# found theater loungers locally *but what make* pics and ?? inside



## s52e368 (Jan 11, 2010)

so i found these motorized loungers locally. set of three, convertible to single and loveseat. any help identifying ?

also note in the pic the pillow tops can come off for a more contempo look.

http://www.carlpardue.com/guest/Gallery/Theater/loungers/PLUG.JPG
http://www.carlpardue.com/guest/Gallery/Theater/loungers/Profile.JPG
http://www.carlpardue.com/guest/Gallery/Theater/loungers/front.JPG
http://www.carlpardue.com/guest/Gallery/Theater/loungers/front_opt.JPG


----------



## mechman (Feb 8, 2007)

I have no idea what they are Carl but they sure look nice. And welcome to the Shack by the way! :wave:


----------



## s52e368 (Jan 11, 2010)

thank you, im picking them up on friday this week..


----------



## tonyvdb (Sep 5, 2007)

The plug you show in the first picture looks like a European or non 120v plug are you over the big pond? Otherwise I doupt that the power recliners will work in North America.


----------



## s52e368 (Jan 11, 2010)

tonyvdb said:


> The plug you show in the first picture looks like a European or non 120v plug are you over the big pond?
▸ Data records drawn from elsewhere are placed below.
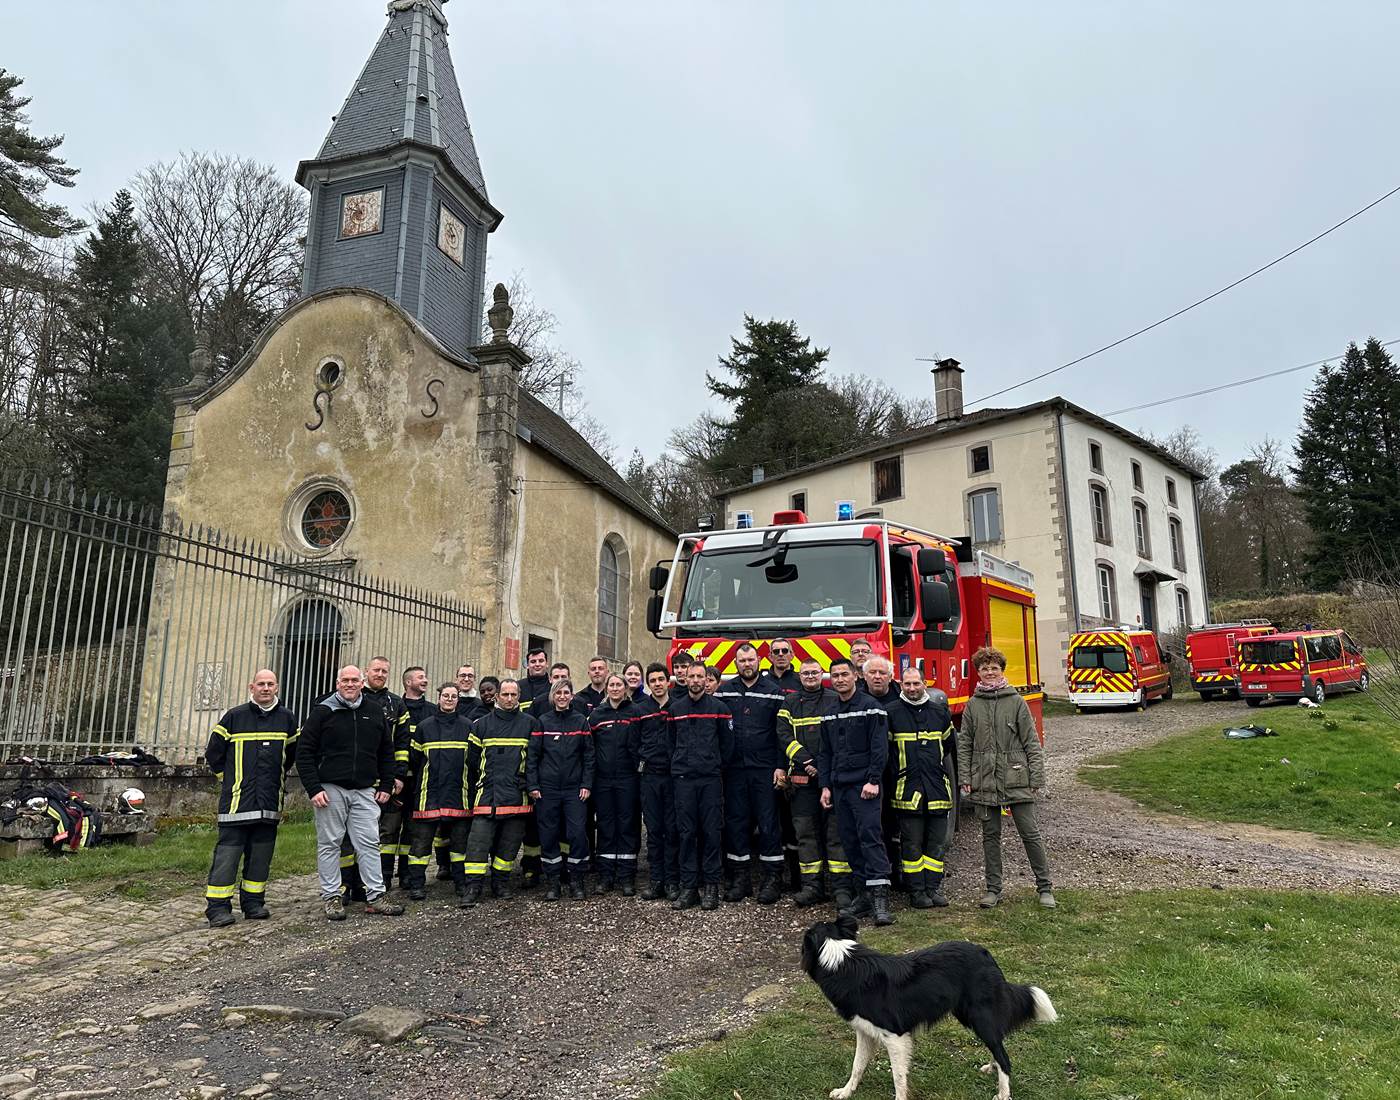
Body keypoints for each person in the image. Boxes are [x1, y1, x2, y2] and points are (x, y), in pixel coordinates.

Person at [297, 666, 405, 920]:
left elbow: (386, 752)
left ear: (362, 683)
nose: (349, 684)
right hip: (330, 789)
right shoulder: (323, 711)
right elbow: (304, 753)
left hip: (364, 790)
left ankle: (376, 895)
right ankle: (332, 897)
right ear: (337, 683)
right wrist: (314, 788)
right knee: (330, 843)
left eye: (354, 680)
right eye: (344, 680)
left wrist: (386, 784)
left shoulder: (374, 711)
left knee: (369, 843)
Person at [957, 646, 1054, 909]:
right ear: (978, 672)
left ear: (1002, 670)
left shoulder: (1016, 702)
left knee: (1030, 833)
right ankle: (993, 889)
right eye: (984, 668)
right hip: (984, 779)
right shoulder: (973, 705)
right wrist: (965, 776)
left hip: (1016, 778)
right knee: (990, 836)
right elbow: (964, 744)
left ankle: (1045, 888)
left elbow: (1031, 743)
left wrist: (1036, 778)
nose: (989, 672)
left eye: (994, 668)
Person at [202, 669, 299, 928]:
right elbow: (213, 755)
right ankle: (218, 908)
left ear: (277, 687)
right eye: (260, 684)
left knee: (260, 857)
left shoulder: (287, 719)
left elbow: (291, 756)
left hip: (268, 804)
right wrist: (231, 780)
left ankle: (253, 903)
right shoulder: (235, 717)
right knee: (227, 857)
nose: (265, 688)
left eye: (270, 684)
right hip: (236, 804)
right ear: (251, 687)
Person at [818, 657, 894, 926]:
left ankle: (880, 900)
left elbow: (879, 748)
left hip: (865, 786)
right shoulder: (829, 710)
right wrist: (825, 785)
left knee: (870, 838)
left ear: (855, 677)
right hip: (840, 786)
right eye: (835, 676)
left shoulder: (871, 708)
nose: (839, 679)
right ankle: (862, 896)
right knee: (850, 840)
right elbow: (824, 752)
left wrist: (873, 780)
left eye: (844, 675)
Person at [714, 642, 787, 904]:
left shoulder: (774, 693)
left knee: (768, 823)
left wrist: (781, 766)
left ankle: (772, 878)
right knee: (736, 823)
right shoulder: (724, 693)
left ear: (759, 661)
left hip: (764, 769)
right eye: (742, 661)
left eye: (751, 660)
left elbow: (782, 734)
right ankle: (740, 878)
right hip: (734, 770)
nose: (747, 664)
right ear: (735, 663)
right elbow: (719, 732)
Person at [776, 661, 849, 909]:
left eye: (814, 672)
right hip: (801, 779)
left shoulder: (834, 699)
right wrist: (806, 760)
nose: (810, 676)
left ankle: (841, 888)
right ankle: (812, 887)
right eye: (805, 673)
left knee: (836, 834)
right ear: (800, 676)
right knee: (806, 834)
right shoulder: (790, 703)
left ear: (821, 675)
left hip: (831, 778)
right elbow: (784, 736)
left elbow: (841, 736)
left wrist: (822, 765)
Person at [462, 679, 538, 905]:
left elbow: (535, 759)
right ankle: (473, 887)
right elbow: (472, 761)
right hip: (487, 795)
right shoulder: (481, 725)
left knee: (509, 845)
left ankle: (500, 883)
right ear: (497, 696)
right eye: (504, 694)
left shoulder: (530, 724)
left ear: (519, 696)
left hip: (517, 796)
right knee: (477, 844)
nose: (509, 699)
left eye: (513, 695)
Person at [667, 661, 734, 911]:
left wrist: (714, 766)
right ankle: (689, 888)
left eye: (700, 676)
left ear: (707, 680)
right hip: (684, 780)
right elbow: (670, 743)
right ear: (685, 679)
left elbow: (728, 746)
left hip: (710, 780)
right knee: (686, 834)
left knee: (711, 833)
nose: (695, 680)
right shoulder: (676, 709)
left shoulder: (720, 709)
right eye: (691, 676)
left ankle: (711, 887)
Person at [886, 666, 953, 909]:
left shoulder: (939, 713)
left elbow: (948, 746)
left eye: (916, 683)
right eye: (907, 684)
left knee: (936, 843)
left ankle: (932, 888)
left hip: (936, 789)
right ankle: (916, 892)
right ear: (901, 685)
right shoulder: (891, 712)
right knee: (912, 844)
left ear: (925, 683)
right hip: (907, 790)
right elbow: (888, 752)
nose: (912, 688)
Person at [403, 683, 475, 903]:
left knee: (460, 845)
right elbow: (415, 760)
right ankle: (416, 885)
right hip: (428, 794)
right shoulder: (425, 727)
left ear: (458, 700)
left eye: (454, 696)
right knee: (421, 844)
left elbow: (473, 761)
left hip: (459, 794)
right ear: (439, 698)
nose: (449, 699)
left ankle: (461, 884)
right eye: (446, 696)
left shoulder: (468, 726)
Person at [527, 680, 594, 900]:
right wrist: (534, 785)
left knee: (576, 834)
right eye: (559, 693)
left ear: (572, 696)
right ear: (552, 696)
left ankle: (576, 881)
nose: (562, 696)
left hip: (575, 790)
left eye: (566, 693)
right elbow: (533, 757)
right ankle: (553, 882)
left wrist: (586, 784)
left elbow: (588, 757)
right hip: (548, 790)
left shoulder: (581, 722)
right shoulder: (543, 722)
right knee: (548, 835)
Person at [589, 673, 641, 894]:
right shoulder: (597, 716)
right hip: (603, 780)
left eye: (619, 684)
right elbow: (589, 748)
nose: (615, 688)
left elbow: (641, 742)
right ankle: (606, 875)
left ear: (625, 687)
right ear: (607, 689)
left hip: (628, 778)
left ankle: (626, 876)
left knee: (627, 824)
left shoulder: (635, 713)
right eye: (612, 684)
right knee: (606, 824)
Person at [635, 662, 678, 900]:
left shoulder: (678, 707)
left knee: (672, 830)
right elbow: (633, 743)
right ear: (648, 684)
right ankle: (656, 880)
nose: (658, 684)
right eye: (653, 681)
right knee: (653, 830)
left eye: (661, 679)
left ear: (668, 681)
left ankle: (672, 881)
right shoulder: (641, 709)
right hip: (650, 777)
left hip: (673, 778)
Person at [399, 665, 442, 886]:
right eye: (420, 677)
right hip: (397, 779)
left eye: (426, 676)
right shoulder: (397, 707)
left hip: (420, 779)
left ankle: (407, 873)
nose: (425, 680)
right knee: (387, 829)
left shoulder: (433, 710)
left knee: (413, 827)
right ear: (408, 682)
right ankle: (384, 875)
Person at [518, 648, 552, 712]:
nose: (537, 664)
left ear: (547, 664)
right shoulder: (518, 686)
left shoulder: (553, 686)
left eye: (541, 661)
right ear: (527, 665)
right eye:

Otherwise I doupt that the power recliners will work in North America.


nope im in NC 
the motors are dual voltage and will work here.


----------



## s52e368 (Jan 11, 2010)

got em in and working only 2 required a 3$ plug adapter. 
ladies and gents the 3 row 5hundy electric loungers  
(changed the config to single and loveseat)


----------



## usrsld (Feb 3, 2009)

Looks great! Congratulations on a nice addition to your theater. Would like to see a couple more pictures.

What size screen do you have and what's your eye distance from the screen?


----------



## s52e368 (Jan 11, 2010)

usrsld said:


> Looks great! Congratulations on a nice addition to your theater. Would like to see a couple more pictures.
> 
> What size screen do you have and what's your eye distance from the screen?


check my build thread out.


----------